The boring explanation is the correct one. Supabase Storage was built for ingest and serving — user uploads, CDN delivery, signed URLs for images and video. That is the 95% case for their customer base, and they have built it well. Bulk extraction — the case where a user wants to pack up their data and leave, or even just take a full backup — has been under-invested in because the team has bigger fish to fry. The SDK list() was designed for a UI showing twelve thumbnails at a time, not for a recursive archival walk.

That is a choice, not a conspiracy, and it is a defensible choice on its own. What makes it not okay is the marketing. Supabase sells on open-source, on Postgres, on portability, on "no lock-in." If the path to get your own files out involves writing a recursive walker against an experimental CLI flag that has been experimental for 2.5 years, the marketing does not match the product. That gap is the story.

Status panel at 69 minutes elapsed: 7,925 files, 614 MB, 31 attempts. +26 files in last 8 min (STALLED), no growth in 8 min, +6 crashes in 8 min. Crash cadence sparkline trending up. Throughput sparkline collapsing. Diagnostic: the CLI is spending more time restarting and re-enumerating than downloading. A red-dot table shows crashes per hour at 27 vs healthy 0–2, files/min at 3 vs 300+, data growth flat vs active. Three options to fix it: (A) same command with more jobs, (B) one prefix at a time sequentially, (C) ditch the Supabase CLI and roll a Python httpx script.
FIG. 3 69 minutes in, the verdict. Crashes per hour: 27. Files/min: 3. "This approach is broken."

If you are sitting on a Supabase bucket right now

Use the CLI. It works, it just isn't advertised:

supabase login
supabase link --project-ref YOUR_PROJECT_REF
supabase --experimental storage cp -r "ss:///your-bucket-name" "./local-backup" -j 8

The -j 8 gives you eight parallel download jobs, which materially helps. For buckets with tens of thousands of files, the Supabase CLI is the wrong tool — skip it.

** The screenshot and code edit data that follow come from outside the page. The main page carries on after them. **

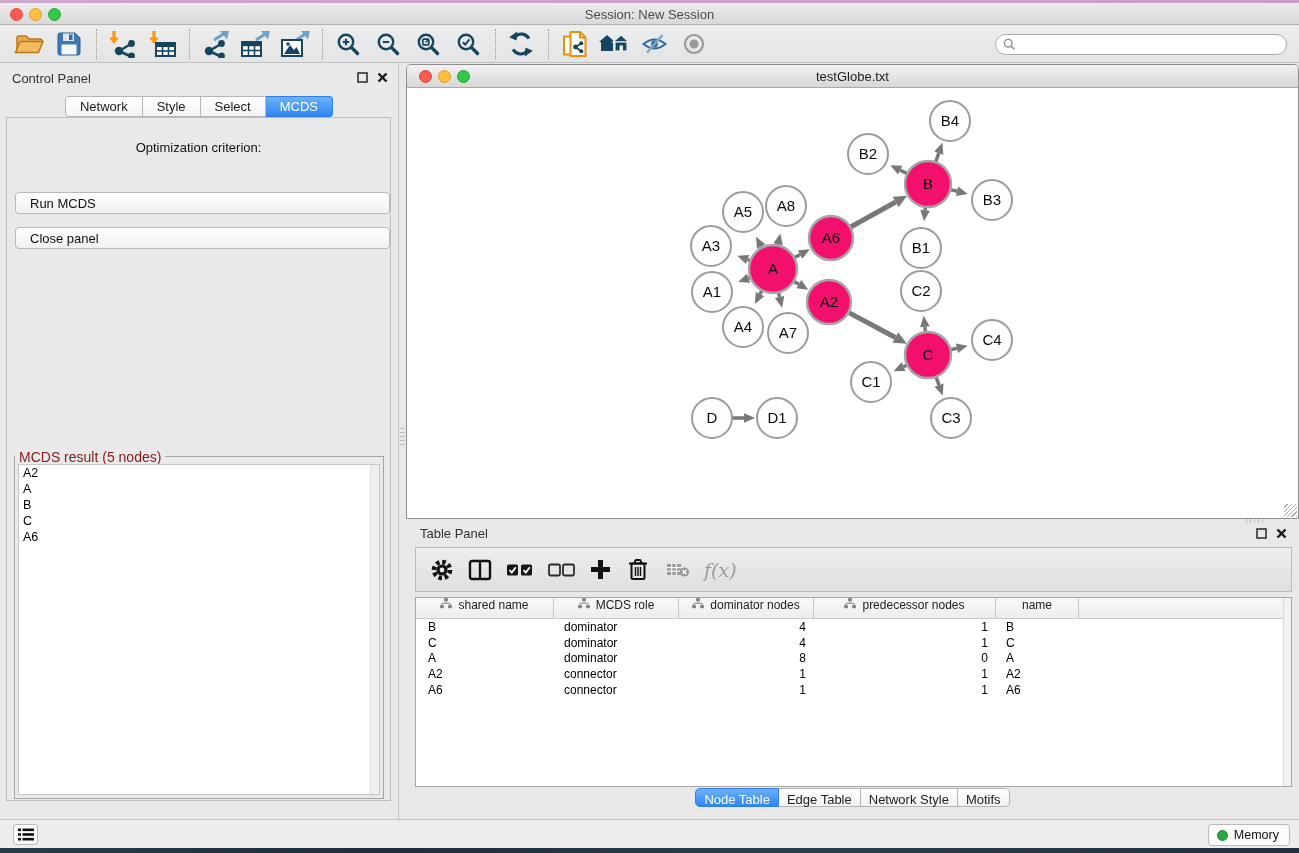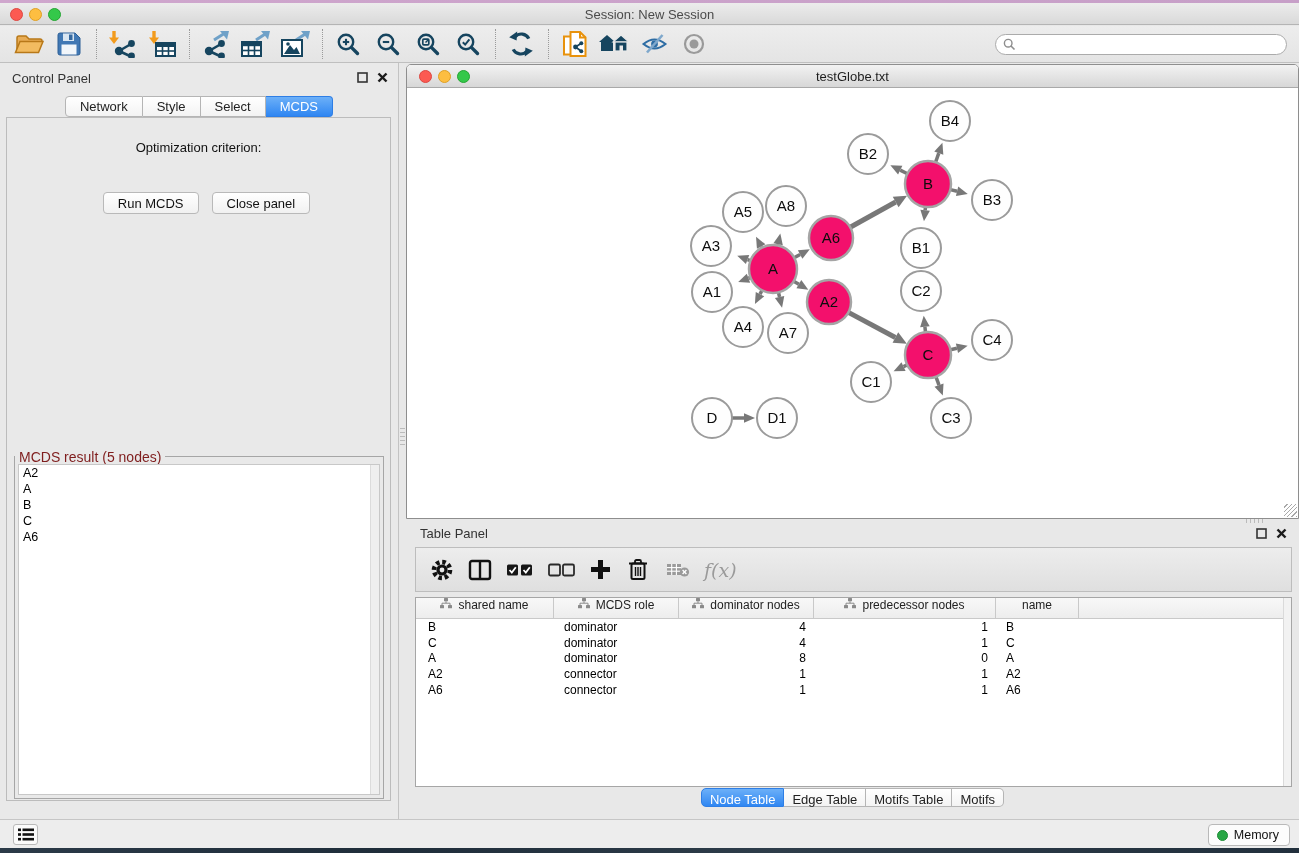--- a/index.html
+++ b/index.html
@@ -32,21 +32,21 @@
   #cp-tabs { position:absolute; left:0; right:0; top:33px; display:flex; justify-content:center; }
   .cp-tab { height:21px; line-height:19px; padding:0 14px; font-size:13px; background:linear-gradient(#ffffff,#f3f3f3); border:1px solid #b5b5b5; border-left:none; color:#222; }
   .cp-tab:first-child { border-left:1px solid #b5b5b5; border-radius:4px 0 0 4px; }
   .cp-tab:last-child { border-radius:0 4px 4px 0; }
   .cp-tab.active { background:linear-gradient(#6cb0f8,#2f86f2); color:#fff; border-color:#2e7ee5; }
   #cp-box { position:absolute; left:6px; right:7px; top:54px; bottom:18px; border:1px solid #bcbcbc; background:#e9e9e9; }
   #opt-label { position:absolute; left:0; right:0; top:22px; text-align:center; font-size:13px; color:#111; }
   #opt-select { position:absolute; left:37px; top:39px; width:313px; height:23px; background:#fff; border:1px solid #b3b3b3; border-radius:4px; display:flex; align-items:center; }
   #opt-select .val { flex:1; font-size:13px; padding-left:8px; color:#111; white-space:nowrap; overflow:hidden; }
   #opt-select .stepper { width:19px; height:23px; margin-right:-1px; border-radius:0 4px 4px 0; background:linear-gradient(#5fa9f8,#1e73e8); display:flex; align-items:center; justify-content:center; }
-  #cp-buttons { position:absolute; left:16px; right:0; top:74px; display:flex; justify-content:center; gap:13px; }
+  #cp-buttons { position:absolute; left:8px; right:0; top:74px; display:flex; justify-content:center; gap:13px;flex-direction:column; }
   .btn { height:22px; padding:0 14px; font-size:13px; color:#111; background:linear-gradient(#ffffff,#f1f1f1); border:1px solid #b9b9b9; border-radius:4px; display:flex; align-items:center; }
   #mcds-fieldset { position:absolute; left:7px; top:338px; width:370px; height:343px; border:1px solid #a6a6a6; }
   #mcds-legend { position:absolute; left:0; top:-8px; background:#e9e9e9; padding:0 4px; font-size:14px; color:#7f1d1d; }
   #mcds-list { position:absolute; left:3px; right:3px; top:7px; bottom:3px; background:#fff; border:1px solid #c8c8c8; overflow:hidden; }
   #mcds-scroll { position:absolute; right:0; top:0; bottom:0; width:9px; background:#efefef; border-left:1px solid #dcdcdc; }
   .mcds-item { font-size:12.5px; line-height:16px; padding-left:4px; color:#000; }
 
   
   #right-region { position:absolute; left:406px; top:0; width:893px; height:756px; }
   #net-frame { position:absolute; left:0; top:1px; width:893px; height:455px; border:1px solid #8e8e8e; border-radius:5px 5px 0 0; background:#fff; }
@@ -631,21 +631,21 @@
               <div class="td" style="width: 182px; text-align: right; padding-right: 8px;">1</div>
               <div class="td" style="width: 83px; text-align: left; padding-left: 10px;">A6</div>
             </div>
           </div>
         <div id="tbl-scroll"></div>
       </div>
 
       <div id="table-tabs">
           <div class="tp-tab active">Node Table</div>
           <div class="tp-tab">Edge Table</div>
-          <div class="tp-tab">Motifs Table</div>
+          <div class="tp-tab">Network Style</div>
           <div class="tp-tab">Motifs</div>
         </div>
     </div>
   </div>
 </div>
 
 <div id="statusbar">
   <span id="list-btn">
     <svg width="16" height="13" viewBox="0 0 16 13">
         <g fill="#111">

Better: skip the Supabase CLI, use the S3 API

This is the part Supabase themselves will tell you if you hunt for it. In their own troubleshooting doc — "Inefficient folder operations and hierarchical RLS challenges", last edited April 2026 — they say quietly:

Supabase Storage also supports an S3-compatible API. This allows you to use tools like the AWS CLI to perform bulk file operations such as downloading, moving, or reorganizing objects more efficiently. — supabase.com/docs · Troubleshooting · Apr 2026

Translation: the Supabase SDK and CLI are not equipped with the built-in capabilities of the underlying S3 service. The recommended path is to stop using Supabase's tooling entirely, generate S3 credentials from the dashboard, point the aws CLI at your project's storage endpoint, and pull everything with aws s3 cp --recursive. Which is the same thing as saying: the real tool here is the AWS CLI, not ours.

aws configure --profile supabase-s3
aws s3 cp s3://your-bucket-name ./local-backup \
  --profile supabase-s3 \
  --endpoint-url https://YOUR_PROJECT_REF.supabase.co/storage/v1/s3 \
  --recursive \
  --region YOUR_REGION

This works. It is also, by any reasonable reading, an admission that the platform-native egress tooling does not scale and you should reach for a general-purpose S3 client instead. If that is where we are, the "no lock-in" story should say so up front, and the supabase storage cp page should link to this troubleshooting article in bold at the top, not bury it three levels deep in the docs.

Back up your storage separately from your pg_dump, because their own migration docs tell you to.

And file a 👍 on cli#1798 and cli#1388. Those issues have been sitting there long enough. They deserve to move.